Genomic links between blast exposure, brain injury, and Alzheimer disease.

Military personnel are at high risk of exposure to blasts during military service, both during combat and training. Evidence continues to build that supports exposure to blasts, particularly when repetitive, are associated with brain dysfunction which is usually transient but can be prolonged or permanent. Chronic traumatic encephalopathy (CTE), a consequence to repetitive brain injury noted in professional athletes, has received a lot of attention lately, and the suspicion that blast exposures in military personnel lead to CTE or a CTE-like syndrome[1] has appropriately received much attention in the scientific and lay press. Approximately 49% of injured military personnel are injured by explosions,[2] and up to 15% of service members returning from a combat theater report having experienced traumatic brain injury (TBI) during a year-long deployment.[3] Being able to identify the biological networks that are disrupted by these injuries holds great promise for the development of therapeutics to improve neurologic recovery.

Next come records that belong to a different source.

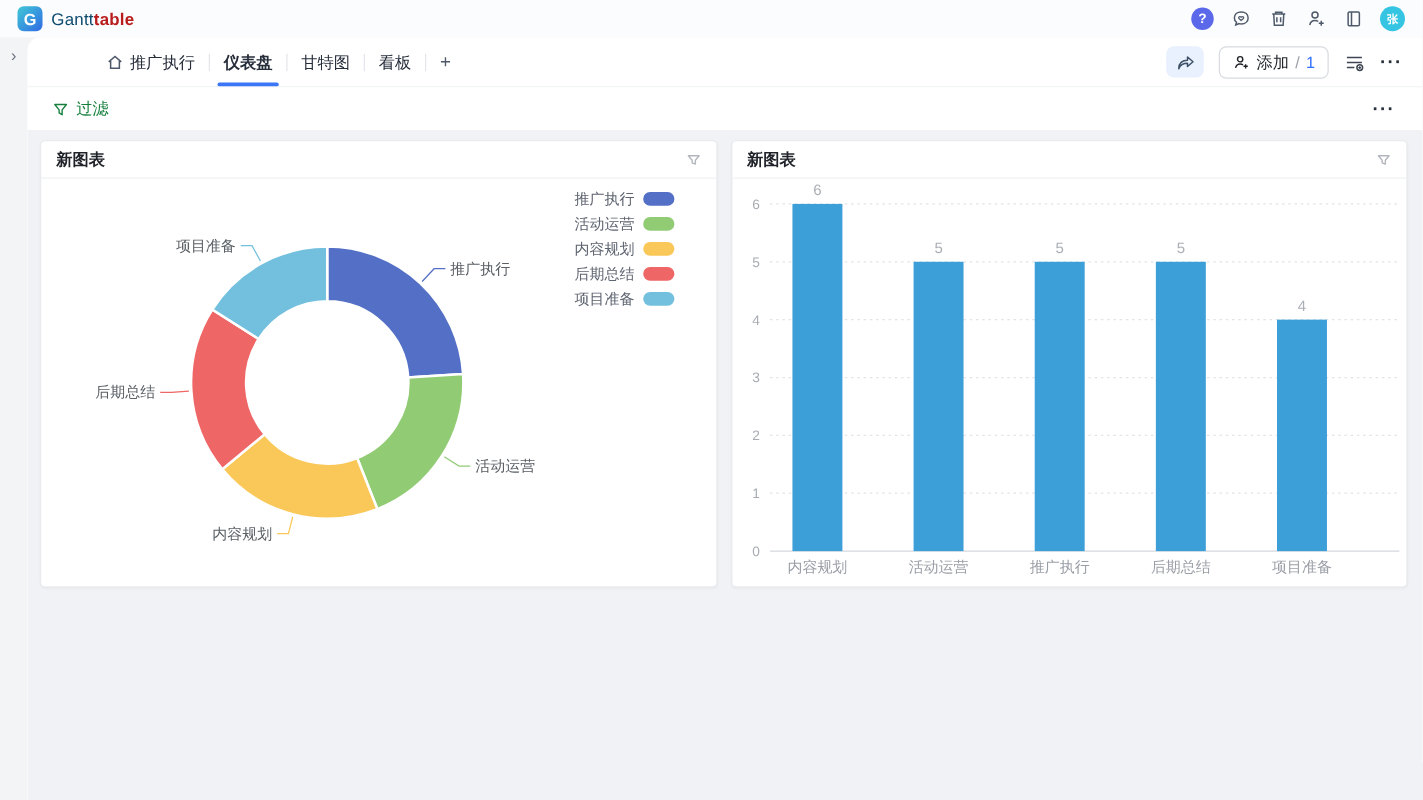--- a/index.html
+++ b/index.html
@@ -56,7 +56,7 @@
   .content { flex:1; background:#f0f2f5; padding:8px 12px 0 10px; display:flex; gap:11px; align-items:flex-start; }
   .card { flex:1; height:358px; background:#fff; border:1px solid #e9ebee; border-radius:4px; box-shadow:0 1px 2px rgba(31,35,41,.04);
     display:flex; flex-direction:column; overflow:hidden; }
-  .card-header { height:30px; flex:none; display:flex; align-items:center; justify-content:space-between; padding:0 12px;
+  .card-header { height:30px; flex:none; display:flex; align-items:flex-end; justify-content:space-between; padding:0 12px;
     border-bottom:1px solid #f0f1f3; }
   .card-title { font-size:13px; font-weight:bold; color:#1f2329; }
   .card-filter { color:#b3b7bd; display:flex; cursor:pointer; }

In this issue of Neurology® Genetics, Gill et al.[4] report on the biological impact of moderate blast injury in military personnel. A unique feature of this study, which allowed a high level of scientific rigor, is that the authors were able to measure the intensity of the blast, collect biological data before blast injury, and compare those data with data after blast injury within an individual. This was possible because participants were active-duty military service members enrolled in a blast training program, which involved repeated exposures to controlled explosions. A total of 69 male participants (mean age of 30 years and mean duration of service of 10 years) were enrolled, and during training, 29 were exposed to a moderate blast (mean peak pressure of 7.9 psi), while the remaining 40 had no or low blast exposure. Blast exposures were measured using bilateral sensors attached to the participant's helmet. Symptoms (i.e., headache, dizziness, nausea/vomiting, sensitivity to sound, sleep disturbances, fatigue, irritability, depression/sadness, frustration, anxiety, memory, concentration, attention, visual disturbances, and balance issues) and blood samples were collected on each day of training. Gene expression data representing all genes were collected using RNA-Seq, and data before and after blast were compared. This approach has the advantage that no a priori biological hypotheses are tested; instead, all genes are interrogated allowing for the discovery of novel biological processes affected by blast exposure. The biological network that was most altered following blast injury was amyloid precursor protein (APP). The gene expression findings were followed up by the evaluation of APP protein levels, and the pattern of APP concentrations differed over time in the moderate blast exposure group but not in the no or low blast exposure group. Of interest, APP levels significantly decreased on days 8 and 9 after moderate blast exposure returning to normal by day 10 and changes in APP correlated with blast force exposure. While headache and concentration problems occurred more often in the group exposed to moderate blast, changes in APP levels were not correlated with any symptom.

APP is a transmembrane glycoprotein that has been extensively studied and is probably best known for its role in the pathophysiology of Alzheimer disease (AD). The normal function of APP is still unclear, but evidence so far supports its role in neuronal network formation including neuronal migration during brain development; cell cycle progression in neural stem cells; maintenance of synapsis including calcium homeostasis; and restoration of axonal and neuronal functions after injury.[5] Evidence presented by Gill et al. indicates that APP levels decrease after moderate blast exposure. This is seemingly in contradiction to evidence in the TBI literature, which indicates that APP production in brain tissue increases after injury and may play a neuroprotective role,[6] indicating that more research is needed to fully understand the peripheral patterns of APP after brain injury and blast exposure. Additional directions for future research also include investigating other genes in the APP biological network, particularly epistatic roles for genes involved in APP processing.

The most important clinical implications for the findings presented in the article by Gill et al. are that biological changes occur as a result of exposure to moderate blasts, that these changes involve biomarkers implicated in neurologic disorders, and that a discovery-based approach led to putative biological links between TBI and AD. The social concern regarding the effects of blast exposure during military service on long-term neurologic function has led to large investments in research focused on better understanding of the relationship between TBI and AD and discovering therapeutics to prevent or mitigate TBI-related neurodegeneration. With increased evidence for biomarkers in common between TBI and AD, the fruits of AD research may affect treatment for patients who have sustained a TBI and vice versa.